Here’s what I can’t put on LinkedIn.
1. No one cares about you… in the best way.
The people that I was working with this summer had spouses, children, rent payments. People would often leave work for doctor’s appointments or to pick up their children. There was no reason for me to be over analyzing the way I talked on the morning meeting or whether I need to use 👍🏽 or 🙌🏽 as a slack reaction. Come 5:00PM, no one cared about what the intern at work was doing that day. They were not going home and talking to their family about that.
2. Ask for what you want
One of my coworkers told me “make it known what you want.” And that stuck with me. Your current position might not be exactly where you want it to be, but if you let people know your interests, they can help you find opportunities that align. My fellowship program also liked to remind us that “closed mouths do not get fed.” I feel like this lesson really applies to many aspects of life: friendship, work, the seat on the NJ Transit train, etc.
3. Networking isn’t that scary
I was TERRIFIED to network at the beginning of the summer. With my fellowship program there was so much pressure and expectation to take advantage of all the connection opportunities. And within my chosen field, it’s pretty much a necessity. But it all felt superficial to me. I didn’t know how to pitch myself and I barely know where I want to be in 10 years, so how was I supposed to communicate that to someone else?
Over the summer, I became quite comfortable asking people for informational chats, and soon it became fun! I approached them like any other conversation and really tried to get to know the person and their position of work. I came into it curious, yet prepared, and soon I had those desired “connections” with people!
4. Nothing lasts forever
So, it usually takes me a 15-min voice memo to tell the whole story but I was slapped in the face with this lesson on Week 8 of my internship at 10am on a Thursday. Heartfelt messages flooded the slack chat as people exchanged phone numbers and kind words. My team had been cut in half by a layoff. My manager asked me to come into her office, she said “welcome to the media business!” and then proceeded to tear up like 3 sentences later.
Over the next few days I read articles about major layoffs at Paramount and A+E. It’s scary that this is reality for so many people. It’s a little scary that this is the industry I’m saying “yes” to with so much recent uncertainty and instability.
But alas, now that I’m done with my 10-week internship, and feeling a bit bittersweet about it, I am once again reminded, nothing lasts forever. And hopefully the (excess) craziness in the entertainment/media industry won’t either.
5. They are just people
The second half of the aforementioned 15-min voice memo would be about the lunch that I had with one of my coworkers who was laid off that morning. We spent 3 hours at a restaurant as I asked her questions about the company and her career. Suddenly I was having drinks and splitting a dessert with someone that I reported to less than 5 hours before. And one of the things she told me, as she proved her point, was that: “they’re just people.”
The CEO of every company has parents, maybe siblings, wakes up every morning and uses the bathroom, gets annoyed with their kids sometimes, and probably has spilled food on themselves more than once. Like lesson #1, people have lives and they’re really not all that scary once you realize that they were once like you too: young, excited, eager, scared, confused, etc. Which leads me into my last point…

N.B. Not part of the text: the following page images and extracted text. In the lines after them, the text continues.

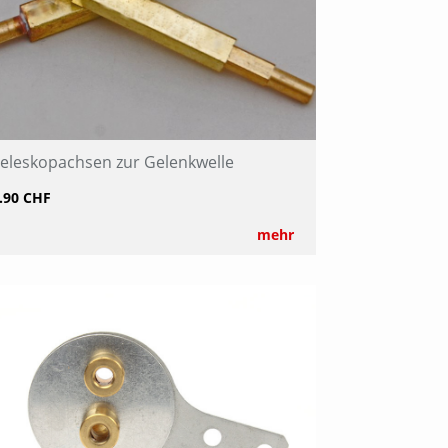
eleskopachsen zur Gelenkwelle
.90 CHF
mehr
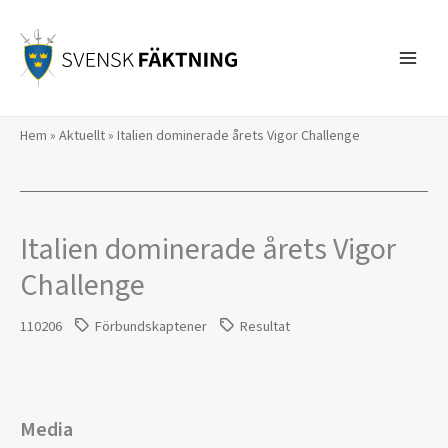
Hoppa
till
innehåll
Hem
»
Aktuellt
»
Italien dominerade årets Vigor Challenge
Italien dominerade årets Vigor
Challenge
110206
Förbundskaptener
Resultat
Media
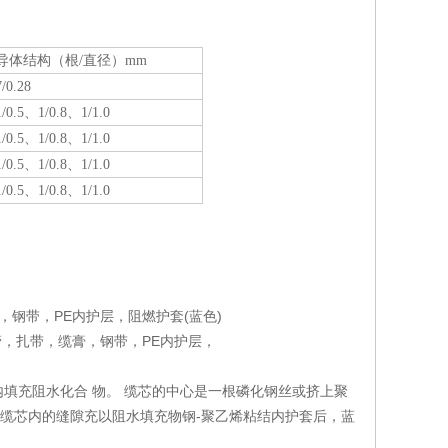
导体结构（根/直径）mm
7/0.28
1/0.5、1/0.8、1/1.0
1/0.5、1/0.8、1/1.0
1/0.5、1/0.8、1/1.0
1/0.5、1/0.8、1/1.0
钢带，PE内护层，阻燃护套(蓝色)
，扎带，缆膏，钢带，PE内护层，
填充阻水化合 物。 缆芯的中心是一根磷化钢丝或挤上聚
，缆芯内的缝隙充以阻水填充物钢-聚乙烯粘结内护套后，蓝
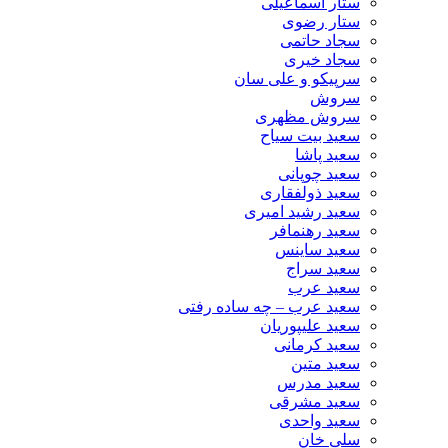
ستار اسماعیلی
ستار رضوی
سجاد حاتمی
سجاد خیری
سرپیکو و علی سان
سروش
سروش مظهری
سعید بیت سیاح
سعید پاشا
سعید چوپانی
سعید ذولفقاری
سعید رشید امیری
سعید رهنمافر
سعید ساینس
سعید سراج
سعید عرب
سعید عرب – چه ساده رفتی
سعید علیپوریان
سعید کرمانی
سعید متین
سعید مدرس
سعید مشرقی
سعید واحدی
سلی خان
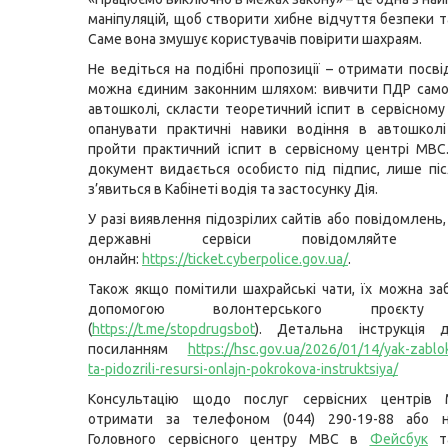
маніпуляцій, щоб створити хибне відчуття безпеки т
Саме вона змушує користувачів повірити шахраям.
Не ведіться на подібні пропозиції – отримати посві
можна єдиним законним шляхом: вивчити ПДР само
автошколі, скласти теоретичний іспит в сервісному
опанувати практичні навики водіння в автошколі
пройти практичний іспит в сервісному центрі МВС
документ видається особисто під підпис, лише піс
з’явиться в Кабінеті водія та застосунку Дія.
У разі виявлення підозрілих сайтів або повідомлень
державні сервіси повідомляйте Кіб
онлайн:
https://ticket.cyberpolice.gov.ua/
.
Також якщо помітили шахрайські чати, їх можна за
допомогою волонтерського проєкту
(
https://t.me/stopdrugsbot
). Детальна інструкція 
посиланням
https://hsc.gov.ua/2026/01/14/yak-zablok
ta-pidozrili-resursi-onlajn-pokrokova-instruktsiya/
Консультацію щодо послуг сервісних центрів
отримати за телефоном (044) 290-19-88 або н
Головного сервісного центру МВС в
Фейсбук
т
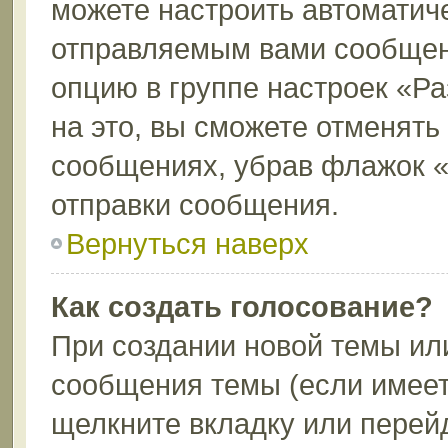
можете настроить автоматич
отправляемым вами сообщен
опцию в группе настроек «Р
на это, вы сможете отменять
сообщениях, убрав флажок 
отправки сообщения.
Вернуться наверх
Как создать голосование?
При создании новой темы ил
сообщения темы (если имеет
щелкните вкладку или перей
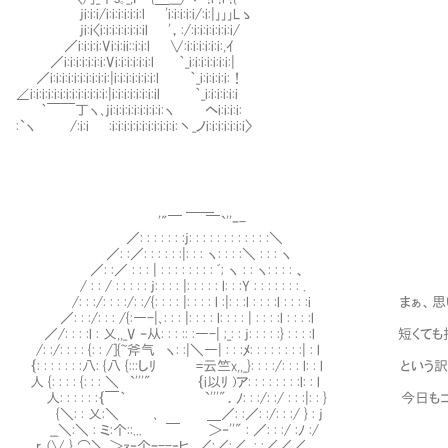
ji:i:i/i:i:i:i:i:i:l 'i:i:i:i:i/:i:|｣｣｣Lゝ
ji:i〈i:i:i:i:i:i:i:il '，:/:i:i:i:i:i:i:i/
／i:i:i:i:Vi:i:ii::i:i:l ∨:i:i:i:i:i:i:,ｲ
／i:i:i:i:i:i:i:Vi:i:i:i:i:i:l ｀_i:i:i:i:i:i:i:|
／i:i:i:i:i:i:i:i:i:i:|i:i:i:i:i:i:i:l ｀_i:i:i:i:i:！
∠i:i:i:i:i:i:i:i:i:i:i:i:i:|i:i:i:i:i:i:i:il ｀_i:i:i:i:i:i
｀￣￣丁ヽ､ji:i:i:i:i:i:i:i:i:ヽ ヘi:i:i:i:
:`ヽ /:i:i :i:i:i:i:i:i:i:i:i:i:i:丶_ノi:i:i:i:i:i:i〉
＿＿
'"￣ ￣`''ｰ-
／: : : : : : :j: : : : : : : : : : : :＼
／: :／: : : : : :|: : : ヽ: : : :＼ : : : ヽ
／: :／ : : : | : : : : : : : : ﾞ; ヽ : : ヽ: : : : 、
/ : : / : : : : : j: : : : |: : : : : l: : :Y : : : : : : : .
/: : :/: : : :/: :/{: : : : |: : : : l :|: : :l : : : :l :
／: : :/: : : /{:―-|､: : : |: : : : l: : : : | : : : :l : : : :l
／/: : : :l : 乂,,_V ‐从: : : :: :―-| ;_: : j: : : : :} : : 
/: :/: : : : {: : /]{~斧气 ヽ: :|＼―| : : :ﾒ: : : : : : : :| : l
｛: : : : : : :八: {八 {:::しﾘ =云竺x,,_}: : : :/: : : l: : l
人 {: : : : {: : : ＼ `'''" ｛i以ﾘ )ア: : : : : : : :l: : l
人: : : : : :｛￣｀ `'''"．ﾉ: : :/: :/ : : :|: : }
{＼: : 乂:＼ ､ ＿／: :／: :/: : :/ } : j
__＼:＼ : ミ:个::... ￣ ＞‐''" : ／: : :/ :ﾉ :/
r､(∨ } ⌒＼ ＞ｧ‐个ｰ--‐ヒ__／:／:／__: :／／／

(I also learned this point by finding the social media acc’s of my coworkers hehe)
6. People want to help you!
In this job market, it is insane trying to find a job without a connection. But let me tell you, I was pleasantly surprised by the amount of times a person I had just met (one of the VPs at my company, or someone I simply was having a coffee chat with) said something along the lines of “oh, I can ask about ___ for you” or “I would be happy to write a recommendation letter” or “feel free to ask me about ___”. I feel like networking seemed really superficial to me because in my industry it CAN be, but the flip side of that is that EVERYONE needs a job and understands that. There are so many people who want to help other people get opportunities.
… And I’m so thankful to have met so many wonderful people at my internship this summer. Goodbye Hearst!